Concluso il vertice regionale, si erano immediatamente diffusi i primi rumors, prontamente da noi riportati in anteprima. Conferma di Gennaro Migliore nel ruolo di “facilitatore”, congresso cittadino e poi, eventualmente, le primarie. Questo il percorso che sembrava essere stato definito.
Oggi, però, ulteriori dettagli emergono da quello che scopriamo essere stato un acceso confronto (o per meglio dire scontro) tra i vari esponenti regionali di partito. Secondo quello che apprendiamo, infatti, sembra che Mario Casillo e Raffaele Topo abbiano avuto opinioni diverse su come affrontare la questione Castellammare. Insieme, però, sembrano condividere l'opinione di non svolgere il congresso cittadino. Un botta e risposta tra i due che ha portato alla rottura del tavolo regionale. Questa settimana dovrebbe esserci un tavolo politico per decidere la candidatura a sindaco, mentre a Castellammare i due candidati alle primarie, Ostieri e Turcio, si apprestano a scrivere alla segreteria regionale per confermare le loro posizioni.

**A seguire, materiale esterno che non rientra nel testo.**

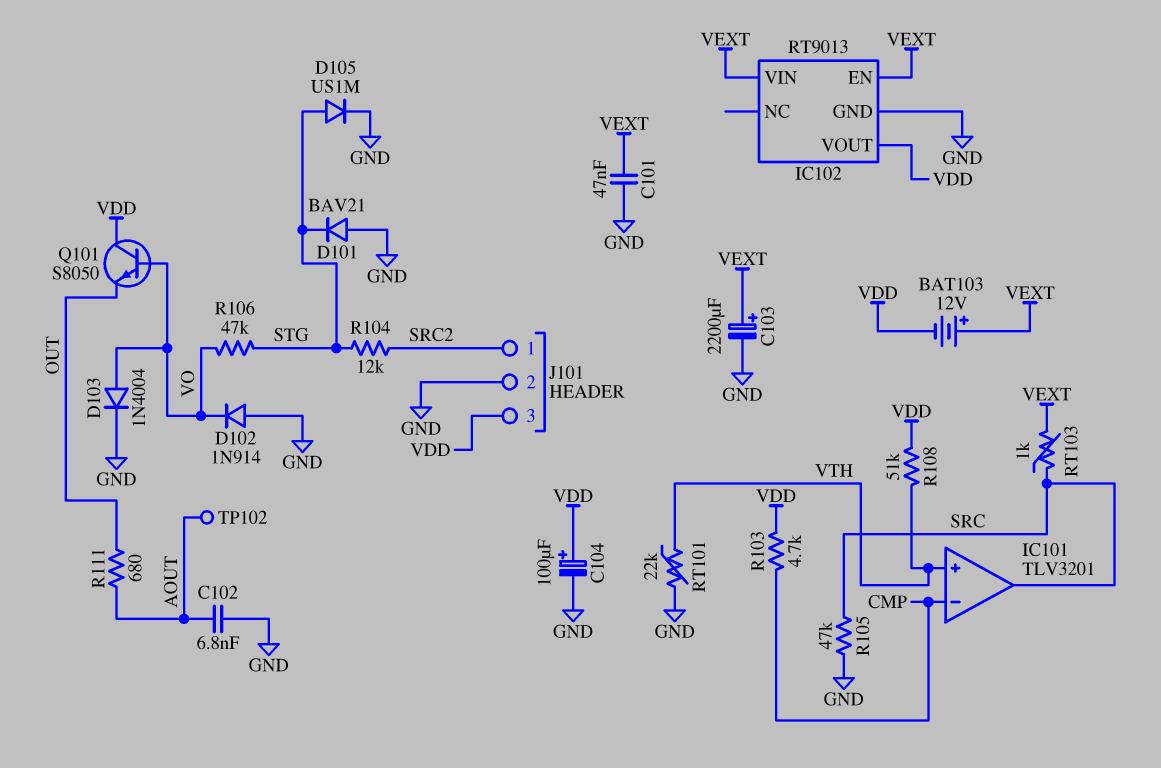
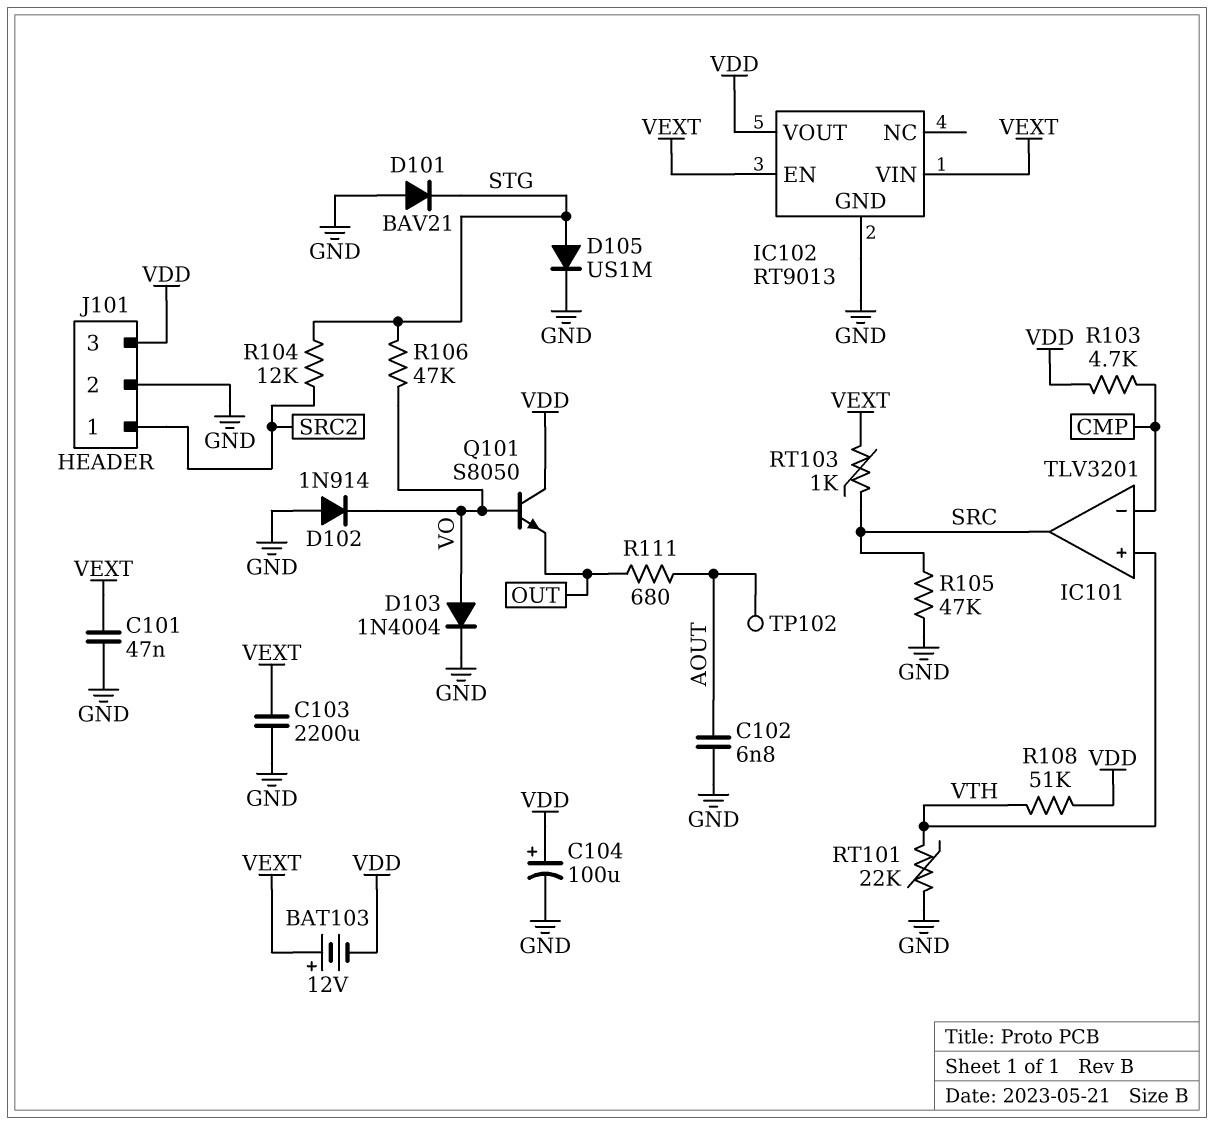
C103: 2200uF (plus VEXT, minus GND) -> 2200uF (GND, VEXT)

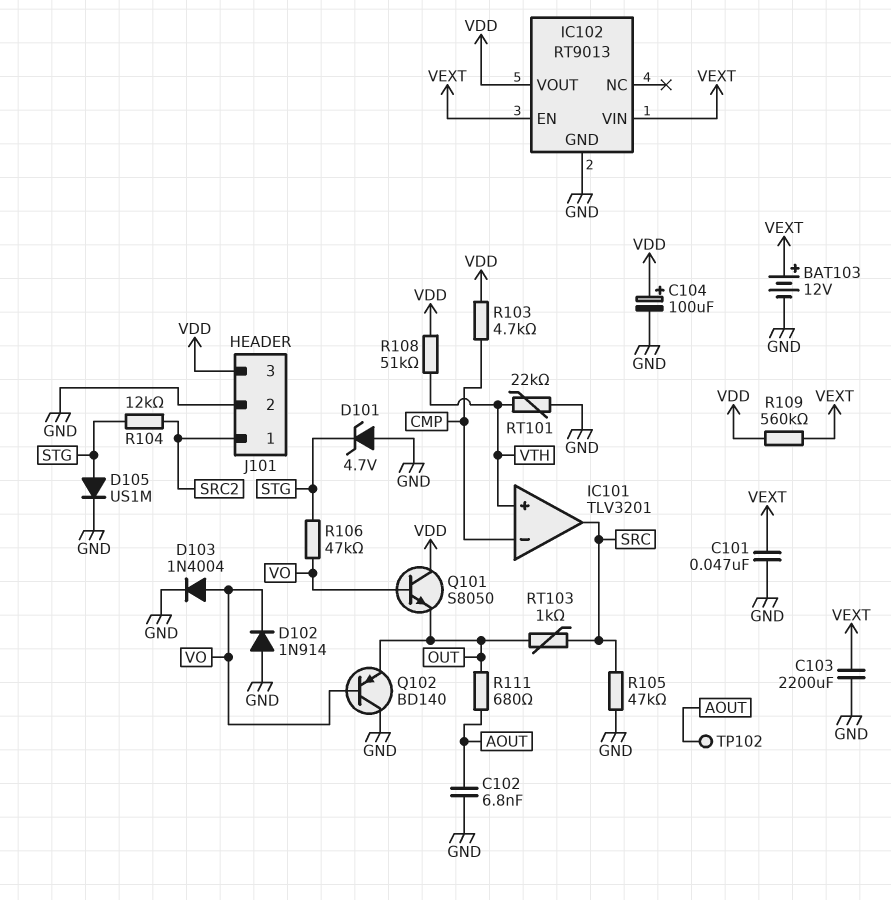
BAT103: 12V (plus VEXT, minus VDD) -> 12V (plus VEXT, minus GND)
D101: diode BAV21 (A GND, K STG) -> zener 4.7V (A GND, K STG)
Q102: none -> PNP BD140 (B VO, C GND, E OUT)
R109: none -> 560k (VDD, VEXT)
RT103: 1k (SRC, VEXT) -> 1k (OUT, SRC)

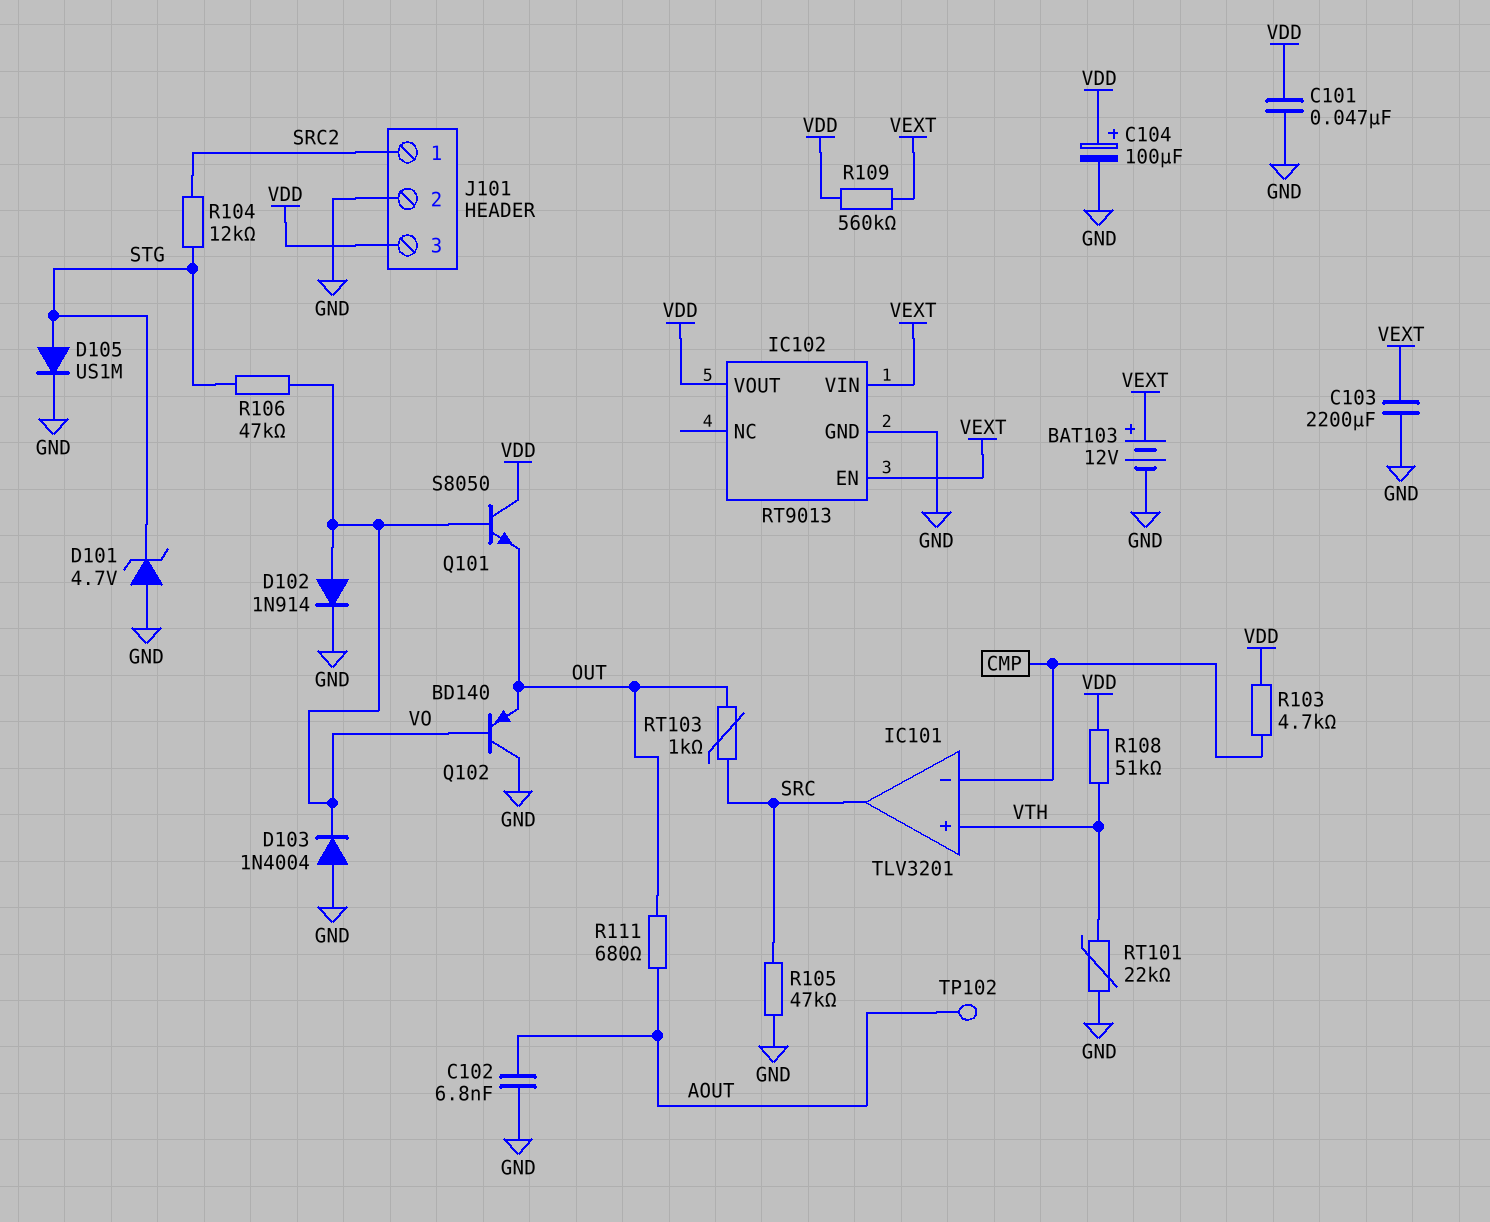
C101: 47nF (GND, VEXT) -> 47nF (GND, VDD)
D102: diode 1N914 (A GND, K VO) -> diode 1N914 (A VO, K GND)
D103: diode 1N4004 (A VO, K GND) -> diode 1N4004 (A GND, K VO)

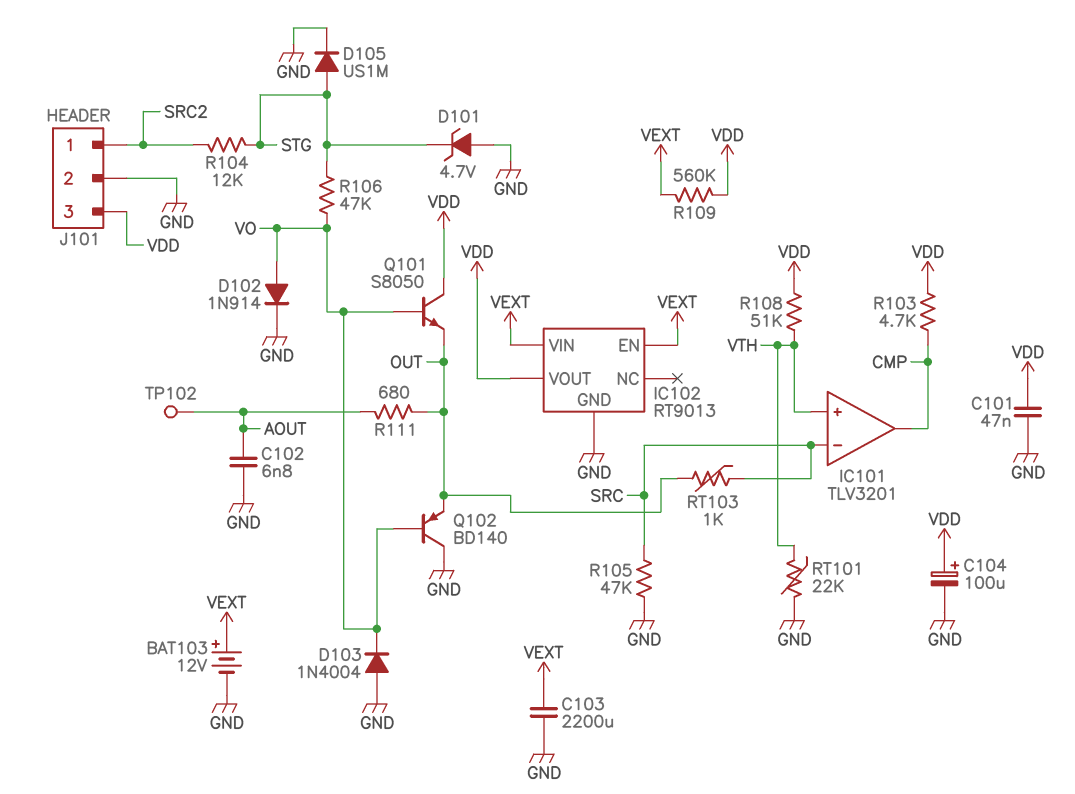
IC101 pin in-: CMP -> SRC
IC101 pin out: SRC -> CMP

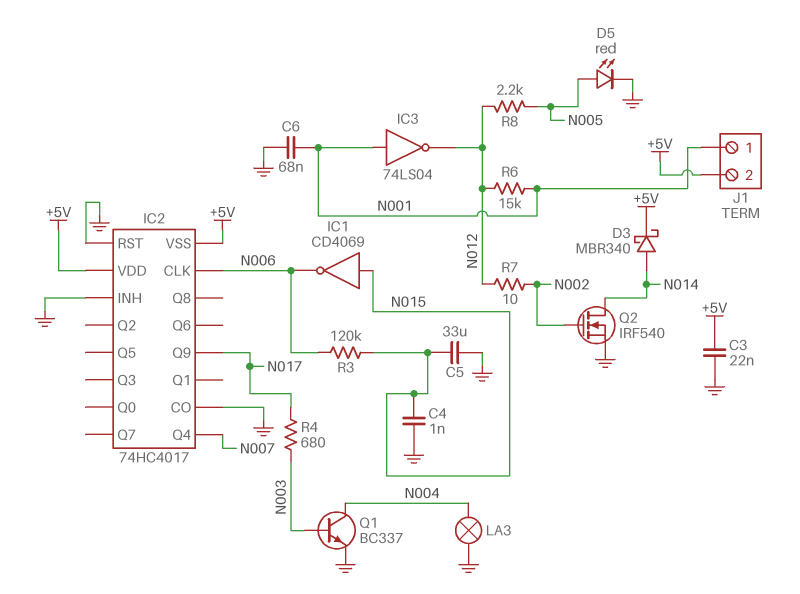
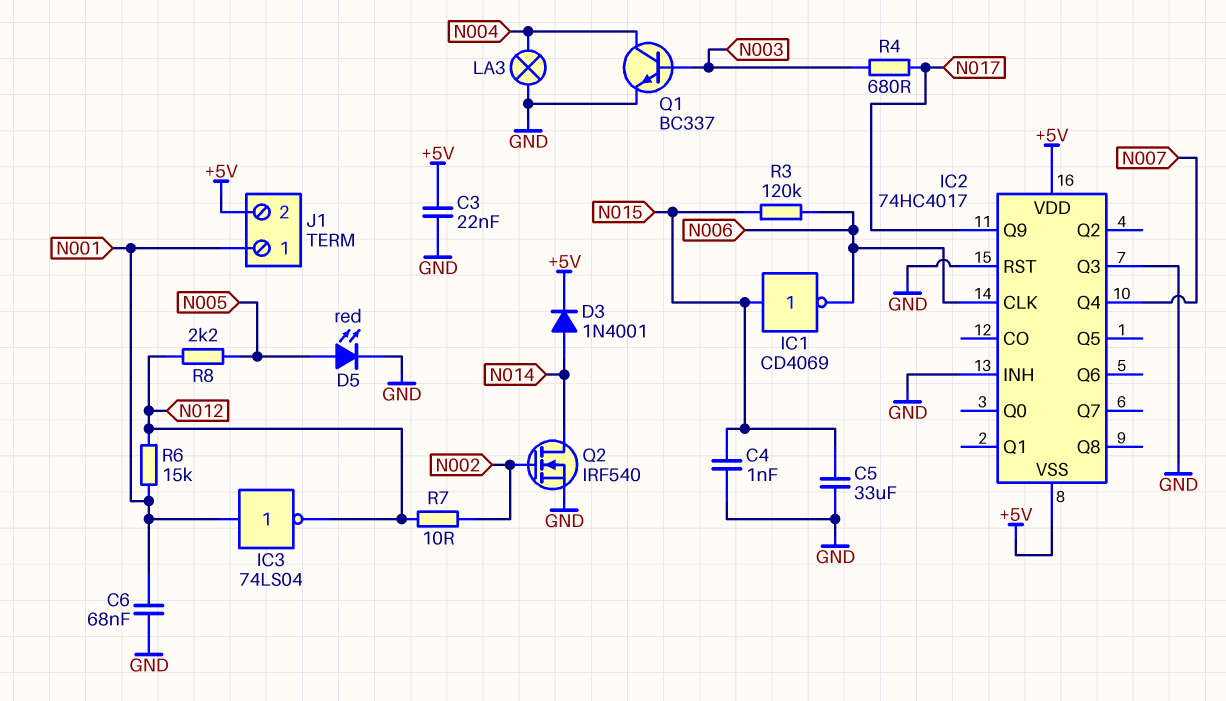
D3: schottky MBR340 (A N014, K +5V) -> diode 1N4001 (A N014, K +5V)
IC2 pin CO: GND -> none
IC2 pin Q3: none -> GND

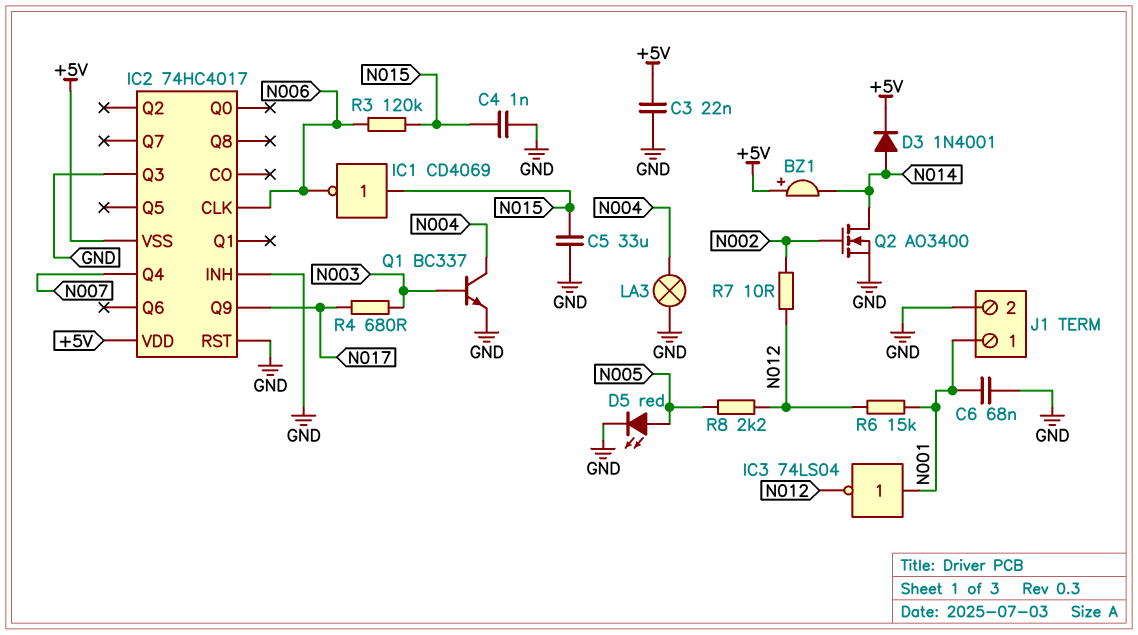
BZ1: none -> buzzer (plus +5V, minus N014)
J1 pin 2: +5V -> GND
Q2: NMOS IRF540 (G N002, D N014, S GND) -> NMOS AO3400 (G N002, D N014, S GND)

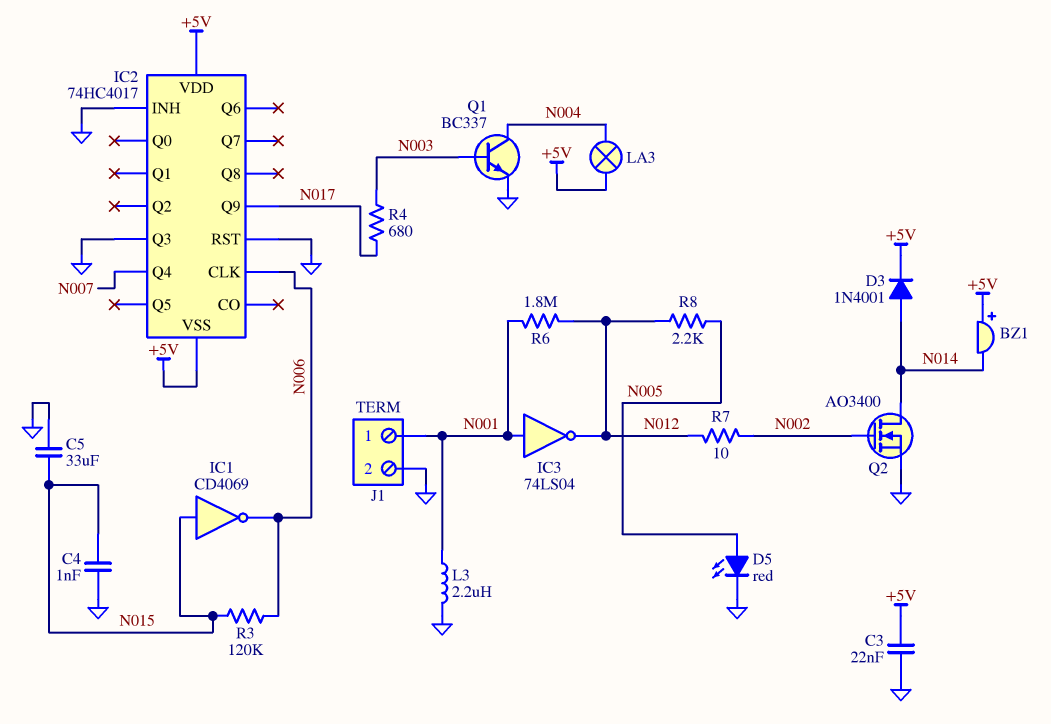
C6: 68nF (GND, N001) -> none
L3: none -> 2.2uH (GND, N001)
LA3: lamp (GND, N004) -> lamp (+5V, N004)
R6: 15k (N001, N012) -> 1.8M (N001, N012)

Se così fosse, e se fossero confermate altre indiscrezioni che abbiamo raccolto, sarebbe chiaro che la scelta del candidato sindaco del PD e del centro-sinistra avverrà fuori dal territorio stabiese, ma non senza tener conto delle valutazioni dei dirigenti locali. La palla passerebbe ad una responsabilità più grande di quella locale, coinvolgendo le alte sfere regionali e nazionali. Il compito è arduo, come far dimenticare l'ultima fallimentare consiliatura, ma anche creare quel necessario entusiasmo per riconquistare Palazzo Farnese.
Bisogna ora vedere se tali indiscrezioni saranno confermate. Nel caso, sarà poi da verificare se l’imposizione dall'alto potrà rivelarsi l'arma in più per il centro sinistra o, al contrario, farlo definitivamente implodere.
Non resta che attendere le prossime ore, dunque, per conoscere quale sia il piano che il PD vuole mettere in campo per riconquistare Castellammare.